§ ページ本文:

•••••

認知症テストで最高得点をマークしたのはChatGPT 4oで、30点満点中26点だった
生成AIに人間用の脳の検査を受けさせてみたところ、重度の認知症と診断されかねない結果が出てしまったそうだ。
イスラエルの研究チームによるこの調査で対象となったのは、OpenAIのChatGPT・GoogleのGemini・AnthropicのClaudeと、いずれも有名なチャットボットAIばかりだ。だが、すべてのモデルに程度の差こそあれ、認知症の兆候が認められた。
AIは賢い。だが、ときおり嘘をつくために、鵜呑みにしてはいけないのは周知のところだ。今回の結果も、AIの話す内容には注意が必要であることを伝える大切な警告となっている。
AIは人間の知能のダメなところまで模倣している?
AIの登場によって、人類は史上初めて知的な分野まで機械頼みにできる可能性を手に入れた。その領域は広く、医療から科学まで、さまざまな知的な職業が今後大きく変化すると考えられる。
またAIは知的な分野だけでなく、人間ならではの能力とされてきたクリエイティブな分野ですら取って代わろうとしている。
「ユーロポール(欧州刑事警察機構)」の報告によると、2026年までにはネットコンテンツの90%がAIの手によるものになる可能性があるという。
つまりAIの知能は、それほどまでに人間の知能に似ているということだ。もしもAIが人間の知能をそれほどまでに模倣しているのだとしたら、1つ疑問が浮かんでくる。賢さばかりでなく、ダメなところも模倣したりはしないのかということだ。
そう、たとえばどんなに知的な人物でも、歳をとれば認知症になるリスクはある。まさかとは思うが、AIも認知症になったりはしないのだろうか?
すべての生成AIモデルで認知症の兆候を確認
これを知るためにイスラエル、ハダサ・メディカル・センターをはじめとする研究チームは、実際に生成AI(チャットボットAI)に認知症の検査を受けさせてみることにしたのだ。
テストを受けたのは、「ChatGPT(OpenAI)」のバージョン4と4o、「Gemini(Alphabet)」のバージョン1と1.5、「Claude(Anthropic)」のバージョン3.5で、いずれも有名な生成AIだ。
これらに「モントリオール認知評価」など、一般的な認知症検査を試してみた。
するとその結果は、生成AIの知能が人間のそれと同じような性質のものなら、かなり憂慮すべきものだった。すべてのモデルに大なり小なり認知症の兆候が確認されたのだ。
このテストで最高得点をマークしたのはChatGPT 4oで、30点満点中26点だった。最高得点とはいえ褒められたものではなく、人間なら軽度の認知症と診断されるレベルだ。

•••••

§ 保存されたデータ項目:
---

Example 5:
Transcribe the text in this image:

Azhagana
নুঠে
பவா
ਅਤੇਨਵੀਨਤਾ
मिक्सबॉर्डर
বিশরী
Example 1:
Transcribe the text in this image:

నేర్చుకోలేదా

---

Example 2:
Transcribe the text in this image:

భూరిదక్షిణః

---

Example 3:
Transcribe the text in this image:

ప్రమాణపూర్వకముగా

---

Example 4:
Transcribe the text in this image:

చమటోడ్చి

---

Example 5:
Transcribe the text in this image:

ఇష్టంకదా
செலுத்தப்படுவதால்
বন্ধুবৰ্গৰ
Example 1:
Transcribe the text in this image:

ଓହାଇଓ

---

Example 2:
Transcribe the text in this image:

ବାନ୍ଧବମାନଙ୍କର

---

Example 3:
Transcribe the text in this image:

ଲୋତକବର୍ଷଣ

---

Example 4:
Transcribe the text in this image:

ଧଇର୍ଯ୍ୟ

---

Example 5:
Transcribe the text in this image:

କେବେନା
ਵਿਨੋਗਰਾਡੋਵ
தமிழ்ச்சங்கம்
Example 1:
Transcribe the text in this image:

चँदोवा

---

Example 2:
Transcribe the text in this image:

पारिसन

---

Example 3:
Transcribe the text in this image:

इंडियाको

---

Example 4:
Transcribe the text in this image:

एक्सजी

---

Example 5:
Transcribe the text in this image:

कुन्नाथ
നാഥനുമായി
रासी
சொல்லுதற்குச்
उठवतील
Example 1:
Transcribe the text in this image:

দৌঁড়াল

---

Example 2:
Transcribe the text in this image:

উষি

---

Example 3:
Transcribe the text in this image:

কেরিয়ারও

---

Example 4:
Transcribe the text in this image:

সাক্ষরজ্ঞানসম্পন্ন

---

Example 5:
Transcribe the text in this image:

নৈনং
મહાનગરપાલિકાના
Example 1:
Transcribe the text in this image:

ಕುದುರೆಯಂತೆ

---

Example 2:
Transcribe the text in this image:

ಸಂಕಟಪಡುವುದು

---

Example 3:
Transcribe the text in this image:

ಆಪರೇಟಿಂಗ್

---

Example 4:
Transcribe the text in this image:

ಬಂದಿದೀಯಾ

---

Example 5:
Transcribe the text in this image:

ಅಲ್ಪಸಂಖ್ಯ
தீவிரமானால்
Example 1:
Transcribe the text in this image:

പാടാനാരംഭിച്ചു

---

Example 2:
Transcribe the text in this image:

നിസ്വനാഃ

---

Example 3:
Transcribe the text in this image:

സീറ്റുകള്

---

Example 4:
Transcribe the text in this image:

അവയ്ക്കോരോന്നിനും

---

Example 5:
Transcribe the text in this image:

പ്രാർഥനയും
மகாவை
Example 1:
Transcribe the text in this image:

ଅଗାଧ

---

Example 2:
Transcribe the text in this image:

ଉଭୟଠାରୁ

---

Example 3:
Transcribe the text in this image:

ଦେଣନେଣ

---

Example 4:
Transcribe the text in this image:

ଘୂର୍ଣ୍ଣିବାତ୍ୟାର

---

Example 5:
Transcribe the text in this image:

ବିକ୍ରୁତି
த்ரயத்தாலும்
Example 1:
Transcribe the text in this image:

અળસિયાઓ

•••••

§ 作業項目 1: AIの認知症テストの記事で、認知症の検査を受けた生成AIを、名前とバージョンごとにすべて書き出してください。
§ 作業項目 2: AIの認知症テストの記事によると、2026年までにネットコンテンツの90%がAIの手によるものになる可能性があると報告したのはどこですか。
§ 作業項目 3: AIの認知症テストの記事の最後の文から話を引き継いで、続きを書いてください。

§ 記述回答 1:
- ChatGPT 4
- ChatGPT 4o
- Gemini 1
- Gemini 1.5
- Claude 3.5

§ 記述回答 2: ユーロポール(欧州刑事警察機構)です。

§ 記述回答 3:
これに続くのがChatGPT 4とClaudeで25点。最下位のGeminiはわずか16点で、人間ならば重度の認知症に相当する深刻なものだ。
こうした結果について、論文では「人間の脳における神経変性プロセスに匹敵する認知機能低下」を示すものと説明されている。
特に苦手なのは視覚情報に基づく作業
もう少し詳しく結果を見てみよう。どのモデルも共通して苦手だったのが、物と物の位置関係(空間視覚的情報)を見て理解することだった。
この能力は、TMT検査(バラバラに並べられた番号や文字を線で結ぶ)、シンプルな立方体の模写、時計の描写などによって評価されたが、生成AIはこれに完全に失敗したり、はっきり指示しないと回答できなかったりした。
また空間内の位置について質問すると、たとえばClaudeは「具体的な場所や都市は、利用者であるあなたが今いる場所によります」と回答した。これは認知症患者を彷彿とさせるものだという。
さらに「ボストン診断学的失語症検査法」という失語症を評価する検査では、共感性の欠如が認められた。これは4大認知症の1つである「前頭側頭型認知症」の兆候と解釈されうる結果である。
いずれ生成AIの認知症は克服されるのか?
今回の研究では、賢いはずの生成AIに認知症の兆候があるという衝撃的の事実が明らかにされた。
もちろんAIの知能と人間の知能は違うものだ。大規模言語モデルをベースにしたチャットボットは、次に来る可能性が高い文章を統計的に予測しているだけに過ぎない。だから、今回の検査から彼らが認知症であると診断することはできない。
また1つ希望を持てそうなこともある。
それはより最近のモデルの方が、検査結果がよかったということだ。ゆえに今後AIのアップデートが繰り返されれば、いずれ認知症は克服されるだろうと期待できる。
そうだとしても、視覚情報を元に何かを判断するという力において、現在のAIには難がありそうだというのも確かだ。
こうした力は、とりわけ医師が病気を診断する際には不可欠なものだ。
AIには人間の医師に匹敵する診断能力があるという話もあるが、この問題が克服されない限り、本格的なAI医師の登場はないのではないだろうか?
この研究は『BMJ』(2024年12月20日付)に掲載された。